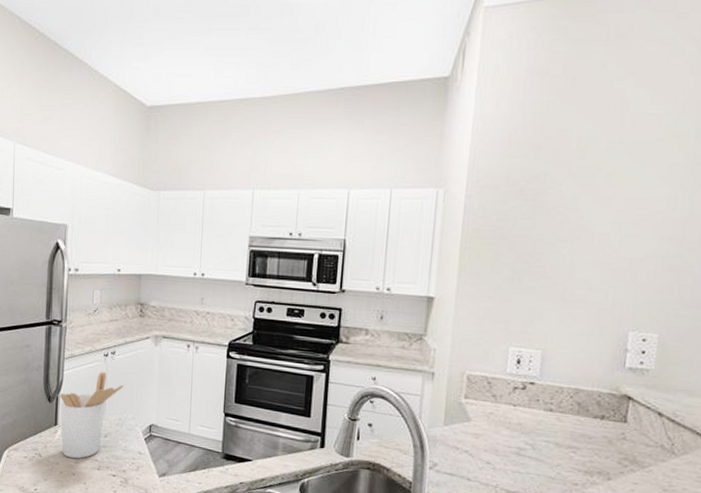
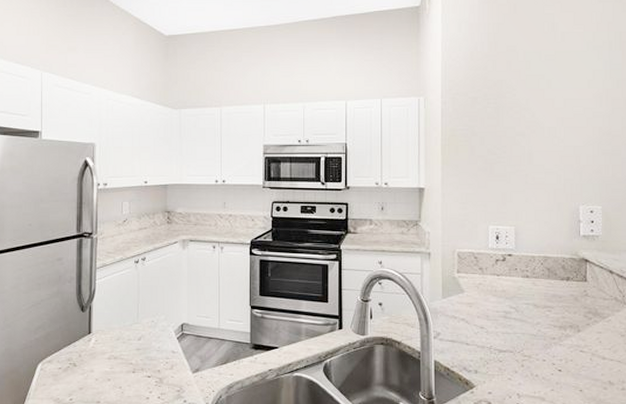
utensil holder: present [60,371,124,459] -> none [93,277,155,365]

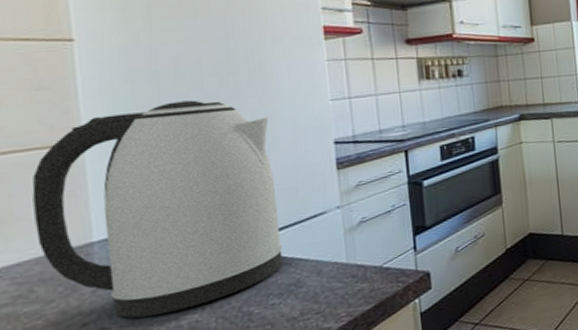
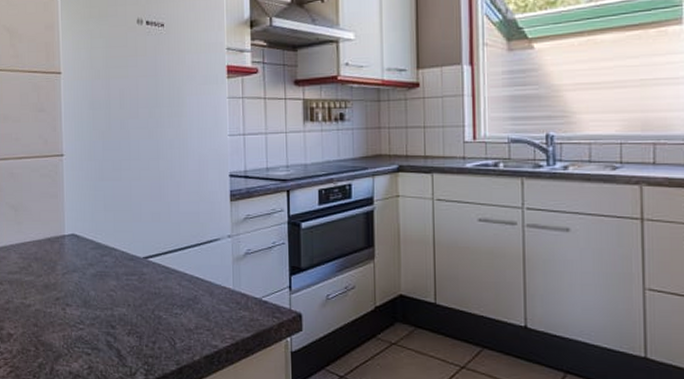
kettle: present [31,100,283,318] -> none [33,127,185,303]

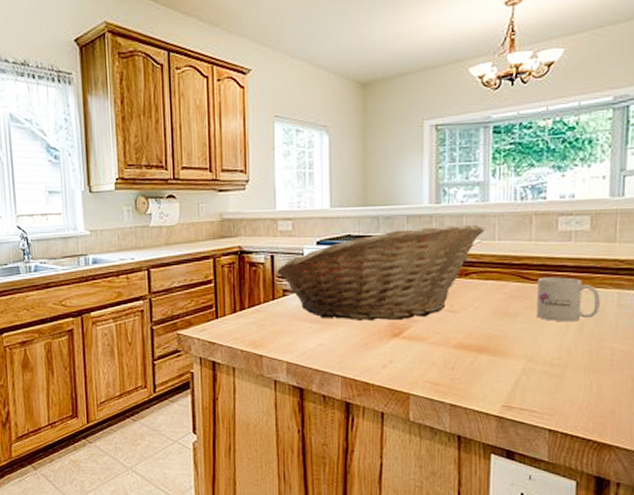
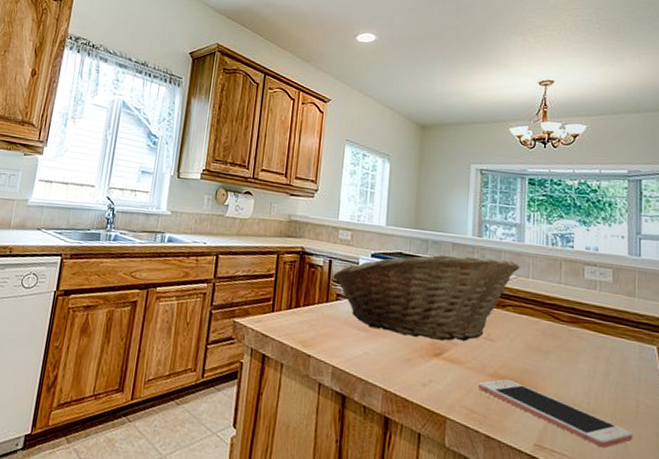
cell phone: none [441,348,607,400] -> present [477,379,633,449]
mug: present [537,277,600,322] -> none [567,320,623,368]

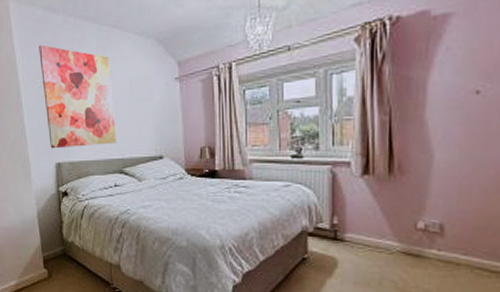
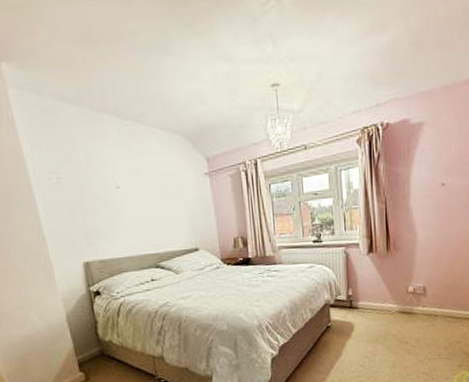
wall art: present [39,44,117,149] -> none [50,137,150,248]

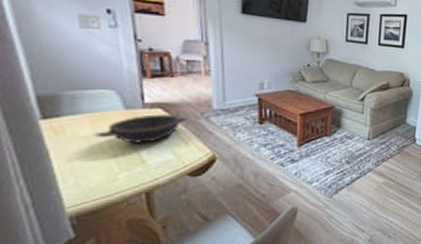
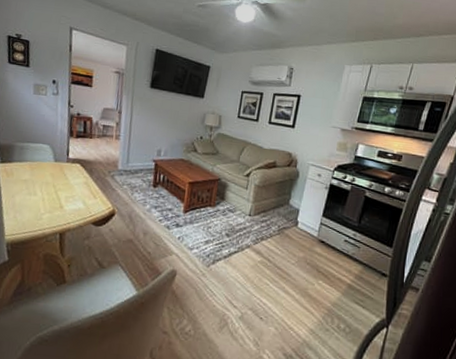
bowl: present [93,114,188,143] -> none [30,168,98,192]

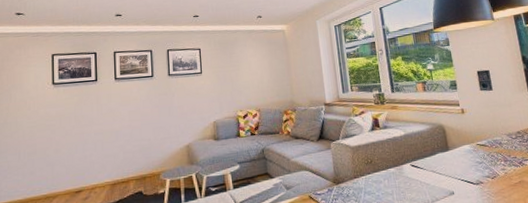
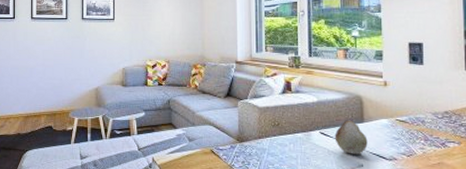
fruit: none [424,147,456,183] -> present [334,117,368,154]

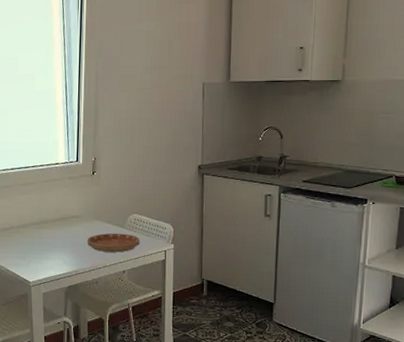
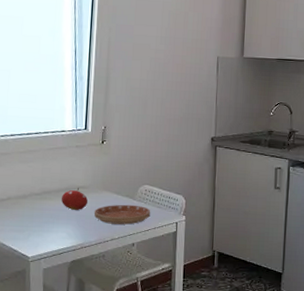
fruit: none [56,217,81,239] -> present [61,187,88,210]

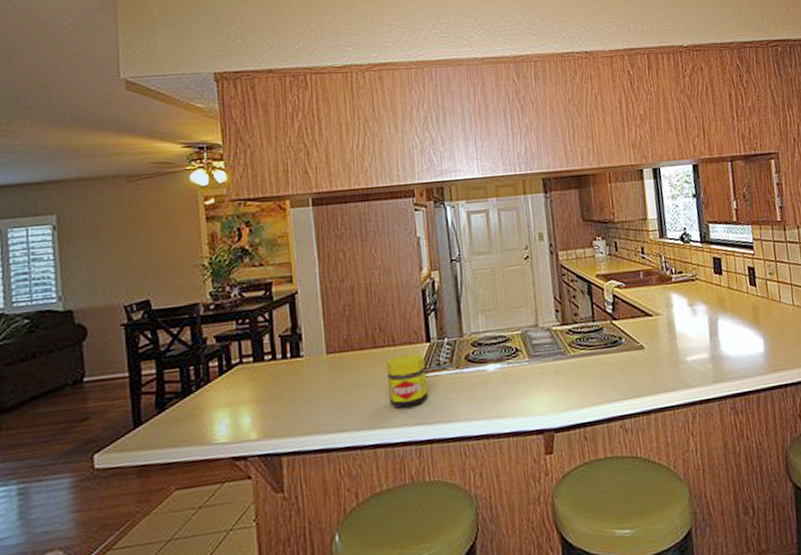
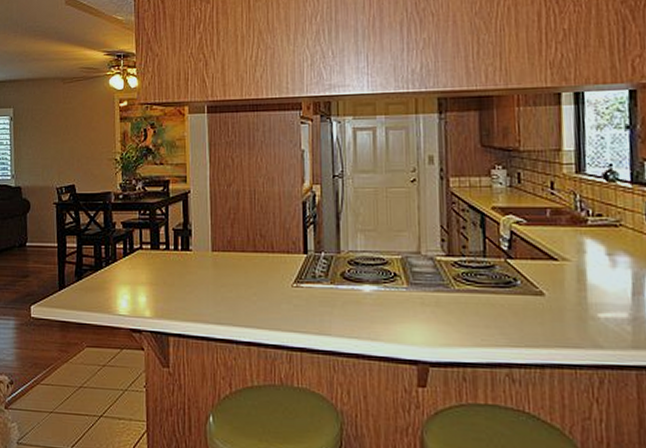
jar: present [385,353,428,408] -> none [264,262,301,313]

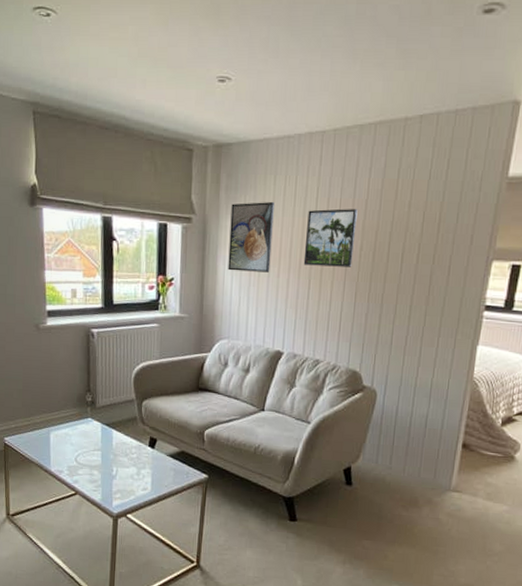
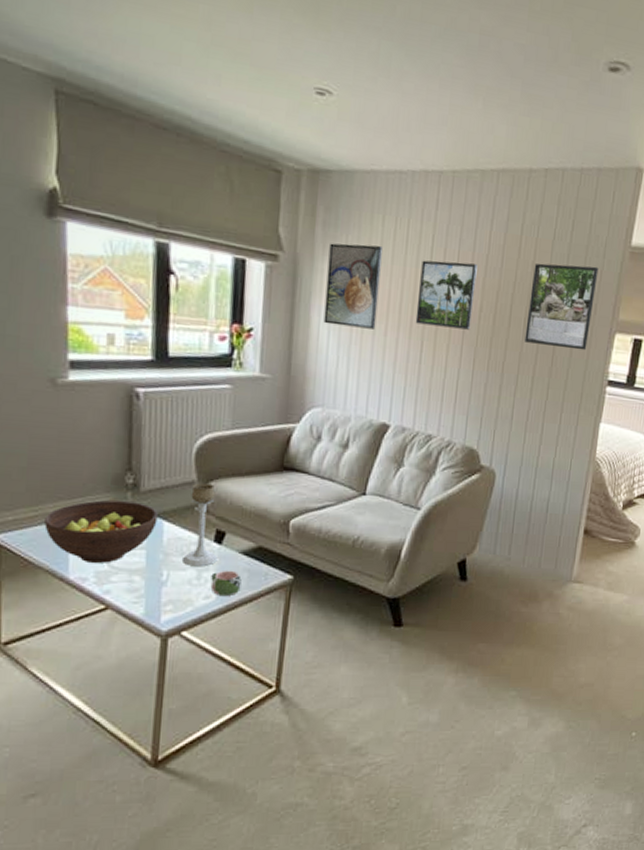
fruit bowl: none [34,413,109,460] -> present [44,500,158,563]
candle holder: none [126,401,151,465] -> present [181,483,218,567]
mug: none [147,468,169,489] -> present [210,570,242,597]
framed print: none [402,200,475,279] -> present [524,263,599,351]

***

■ **REQUIRED ACTION**:
Could you print the whole listing again, exactly, leaving the pictures out?

■ **EXPECTED ANSWER**:
utensil holder: present [60,371,124,459] -> none [93,277,155,365]

kettle: present [31,100,283,318] -> none [33,127,185,303]

cell phone: none [441,348,607,400] -> present [477,379,633,449]
mug: present [537,277,600,322] -> none [567,320,623,368]

wall art: present [39,44,117,149] -> none [50,137,150,248]

bowl: present [93,114,188,143] -> none [30,168,98,192]

fruit: none [424,147,456,183] -> present [334,117,368,154]

fruit: none [56,217,81,239] -> present [61,187,88,210]

jar: present [385,353,428,408] -> none [264,262,301,313]

fruit bowl: none [34,413,109,460] -> present [44,500,158,563]
candle holder: none [126,401,151,465] -> present [181,483,218,567]
mug: none [147,468,169,489] -> present [210,570,242,597]
framed print: none [402,200,475,279] -> present [524,263,599,351]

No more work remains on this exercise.